== PROBLEM DESCRIPTION ==
Write the data out again exactly, with no pictures.

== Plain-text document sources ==
-------

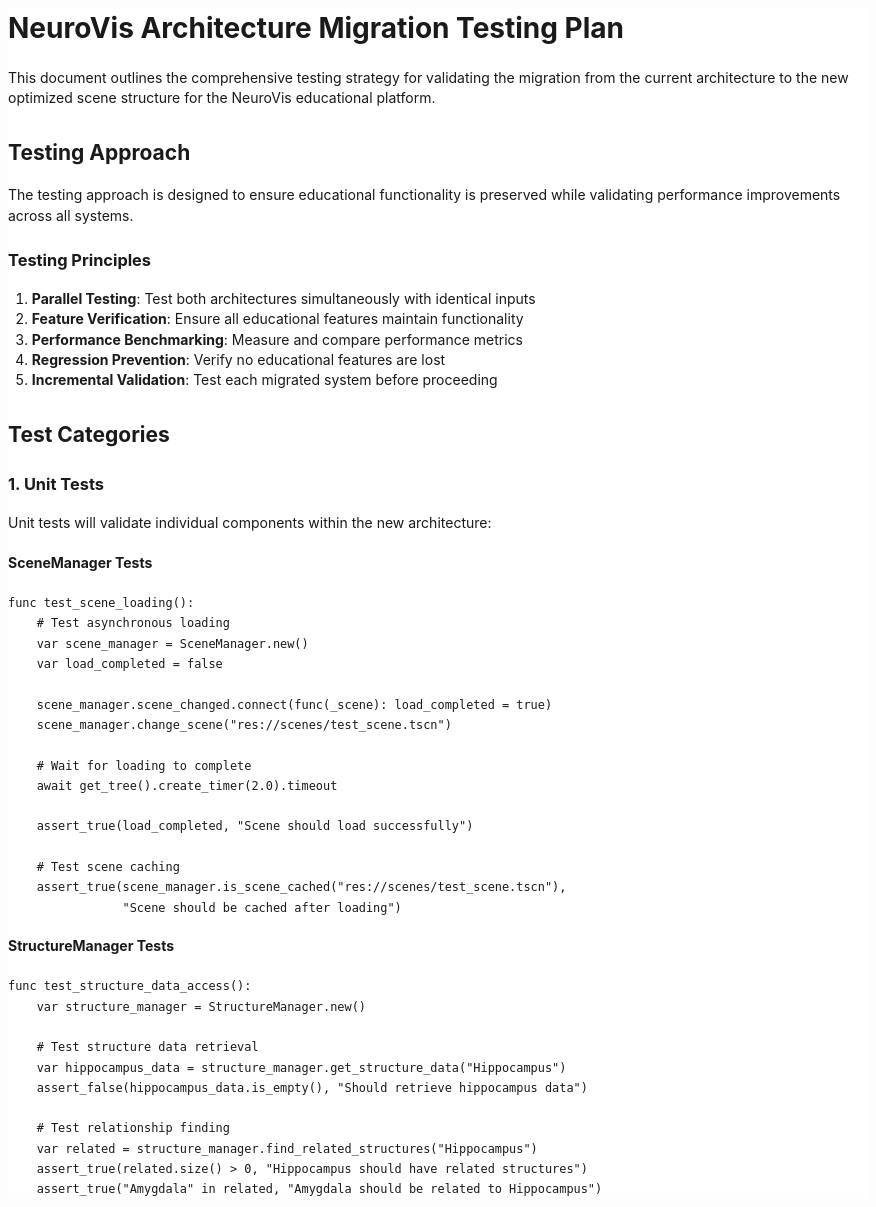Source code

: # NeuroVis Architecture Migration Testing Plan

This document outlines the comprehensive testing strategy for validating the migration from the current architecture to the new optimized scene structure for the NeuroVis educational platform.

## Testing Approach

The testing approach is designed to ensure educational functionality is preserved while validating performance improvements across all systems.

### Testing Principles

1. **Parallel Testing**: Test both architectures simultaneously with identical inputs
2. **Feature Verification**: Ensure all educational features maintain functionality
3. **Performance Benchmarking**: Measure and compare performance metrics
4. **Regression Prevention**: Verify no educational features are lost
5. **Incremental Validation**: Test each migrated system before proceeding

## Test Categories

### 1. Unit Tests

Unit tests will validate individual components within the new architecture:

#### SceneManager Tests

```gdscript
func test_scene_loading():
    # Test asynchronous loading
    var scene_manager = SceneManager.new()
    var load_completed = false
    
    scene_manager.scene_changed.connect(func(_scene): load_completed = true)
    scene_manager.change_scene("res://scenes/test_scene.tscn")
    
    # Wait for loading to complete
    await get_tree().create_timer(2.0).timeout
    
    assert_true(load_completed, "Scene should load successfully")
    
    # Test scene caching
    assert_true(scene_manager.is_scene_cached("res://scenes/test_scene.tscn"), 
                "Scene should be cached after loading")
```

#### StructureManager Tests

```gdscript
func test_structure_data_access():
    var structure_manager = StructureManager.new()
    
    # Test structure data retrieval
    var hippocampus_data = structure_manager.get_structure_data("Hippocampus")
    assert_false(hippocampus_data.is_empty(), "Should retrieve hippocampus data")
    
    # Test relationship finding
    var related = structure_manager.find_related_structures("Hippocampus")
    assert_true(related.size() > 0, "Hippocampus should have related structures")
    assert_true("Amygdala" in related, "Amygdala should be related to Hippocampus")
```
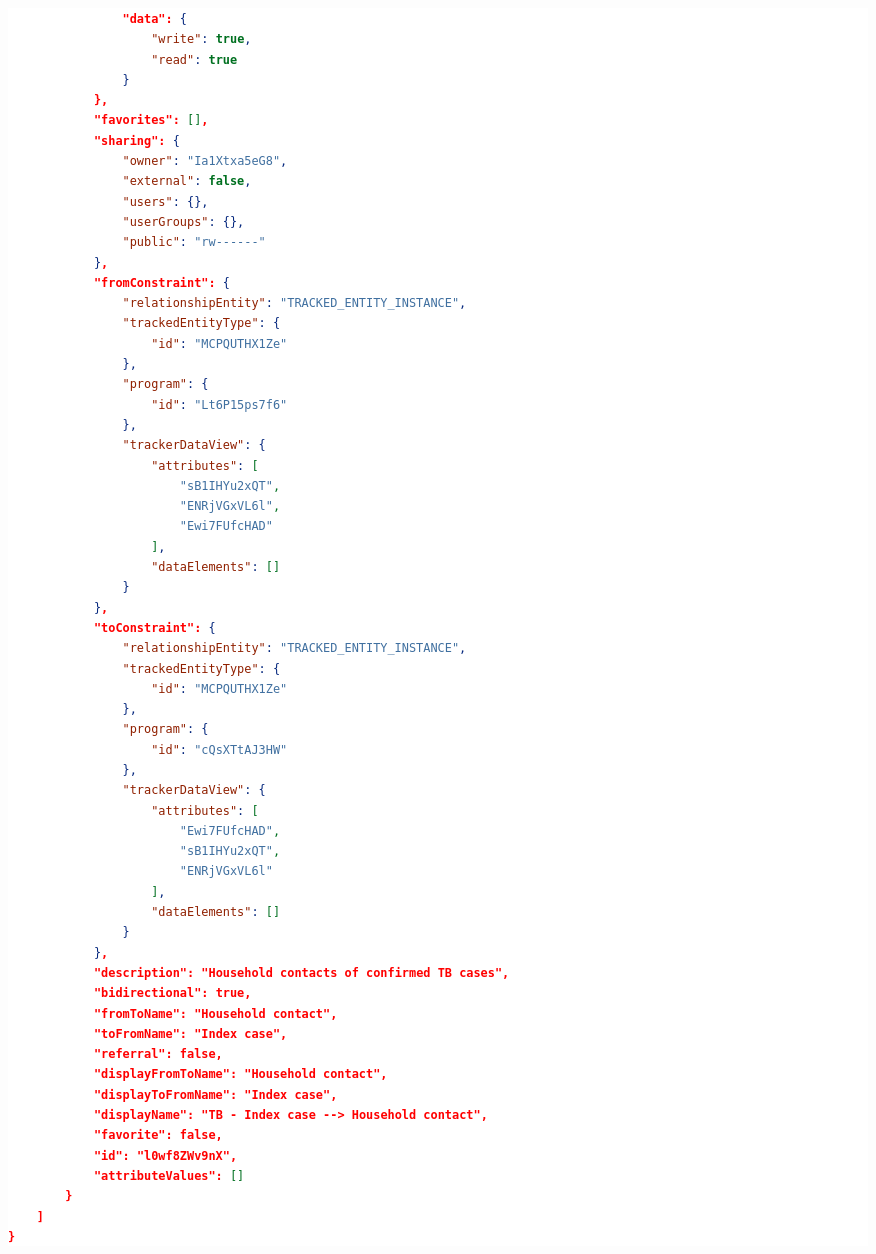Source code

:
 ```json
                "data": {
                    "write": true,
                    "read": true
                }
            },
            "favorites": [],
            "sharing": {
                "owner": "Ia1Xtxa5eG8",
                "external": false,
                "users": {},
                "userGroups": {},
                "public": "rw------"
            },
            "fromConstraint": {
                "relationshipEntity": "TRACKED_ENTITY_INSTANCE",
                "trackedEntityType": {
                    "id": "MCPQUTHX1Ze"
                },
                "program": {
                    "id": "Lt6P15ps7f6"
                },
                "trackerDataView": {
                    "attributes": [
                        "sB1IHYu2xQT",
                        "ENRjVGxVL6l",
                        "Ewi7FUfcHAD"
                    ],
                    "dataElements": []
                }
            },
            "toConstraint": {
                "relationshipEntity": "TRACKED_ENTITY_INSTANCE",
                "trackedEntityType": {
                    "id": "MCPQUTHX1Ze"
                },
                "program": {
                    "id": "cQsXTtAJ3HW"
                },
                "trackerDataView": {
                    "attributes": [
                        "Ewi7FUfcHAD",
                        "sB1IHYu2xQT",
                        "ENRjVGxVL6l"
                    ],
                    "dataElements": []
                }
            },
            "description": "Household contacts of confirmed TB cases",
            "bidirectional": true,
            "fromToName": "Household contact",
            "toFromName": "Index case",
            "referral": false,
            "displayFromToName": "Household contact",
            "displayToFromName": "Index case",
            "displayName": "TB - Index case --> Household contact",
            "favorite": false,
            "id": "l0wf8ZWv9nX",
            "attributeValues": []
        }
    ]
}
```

-------

== SOLVED EXERCISE ==
Source code

: # NeuroVis Architecture Migration Testing Plan

This document outlines the comprehensive testing strategy for validating the migration from the current architecture to the new optimized scene structure for the NeuroVis educational platform.

## Testing Approach

The testing approach is designed to ensure educational functionality is preserved while validating performance improvements across all systems.

### Testing Principles

1. **Parallel Testing**: Test both architectures simultaneously with identical inputs
2. **Feature Verification**: Ensure all educational features maintain functionality
3. **Performance Benchmarking**: Measure and compare performance metrics
4. **Regression Prevention**: Verify no educational features are lost
5. **Incremental Validation**: Test each migrated system before proceeding

## Test Categories

### 1. Unit Tests

Unit tests will validate individual components within the new architecture:

#### SceneManager Tests

```gdscript
func test_scene_loading():
    # Test asynchronous loading
    var scene_manager = SceneManager.new()
    var load_completed = false
    
    scene_manager.scene_changed.connect(func(_scene): load_completed = true)
    scene_manager.change_scene("res://scenes/test_scene.tscn")
    
    # Wait for loading to complete
    await get_tree().create_timer(2.0).timeout
    
    assert_true(load_completed, "Scene should load successfully")
    
    # Test scene caching
    assert_true(scene_manager.is_scene_cached("res://scenes/test_scene.tscn"), 
                "Scene should be cached after loading")
```

#### StructureManager Tests

```gdscript
func test_structure_data_access():
    var structure_manager = StructureManager.new()
    
    # Test structure data retrieval
    var hippocampus_data = structure_manager.get_structure_data("Hippocampus")
    assert_false(hippocampus_data.is_empty(), "Should retrieve hippocampus data")
    
    # Test relationship finding
    var related = structure_manager.find_related_structures("Hippocampus")
    assert_true(related.size() > 0, "Hippocampus should have related structures")
    assert_true("Amygdala" in related, "Amygdala should be related to Hippocampus")
```
Source code

:
 ```json
                "data": {
                    "write": true,
                    "read": true
                }
            },
            "favorites": [],
            "sharing": {
                "owner": "Ia1Xtxa5eG8",
                "external": false,
                "users": {},
                "userGroups": {},
                "public": "rw------"
            },
            "fromConstraint": {
                "relationshipEntity": "TRACKED_ENTITY_INSTANCE",
                "trackedEntityType": {
                    "id": "MCPQUTHX1Ze"
                },
                "program": {
                    "id": "Lt6P15ps7f6"
                },
                "trackerDataView": {
                    "attributes": [
                        "sB1IHYu2xQT",
                        "ENRjVGxVL6l",
                        "Ewi7FUfcHAD"
                    ],
                    "dataElements": []
                }
            },
            "toConstraint": {
                "relationshipEntity": "TRACKED_ENTITY_INSTANCE",
                "trackedEntityType": {
                    "id": "MCPQUTHX1Ze"
                },
                "program": {
                    "id": "cQsXTtAJ3HW"
                },
                "trackerDataView": {
                    "attributes": [
                        "Ewi7FUfcHAD",
                        "sB1IHYu2xQT",
                        "ENRjVGxVL6l"
                    ],
                    "dataElements": []
                }
            },
            "description": "Household contacts of confirmed TB cases",
            "bidirectional": true,
            "fromToName": "Household contact",
            "toFromName": "Index case",
            "referral": false,
            "displayFromToName": "Household contact",
            "displayToFromName": "Index case",
            "displayName": "TB - Index case --> Household contact",
            "favorite": false,
            "id": "l0wf8ZWv9nX",
            "attributeValues": []
        }
    ]
}
```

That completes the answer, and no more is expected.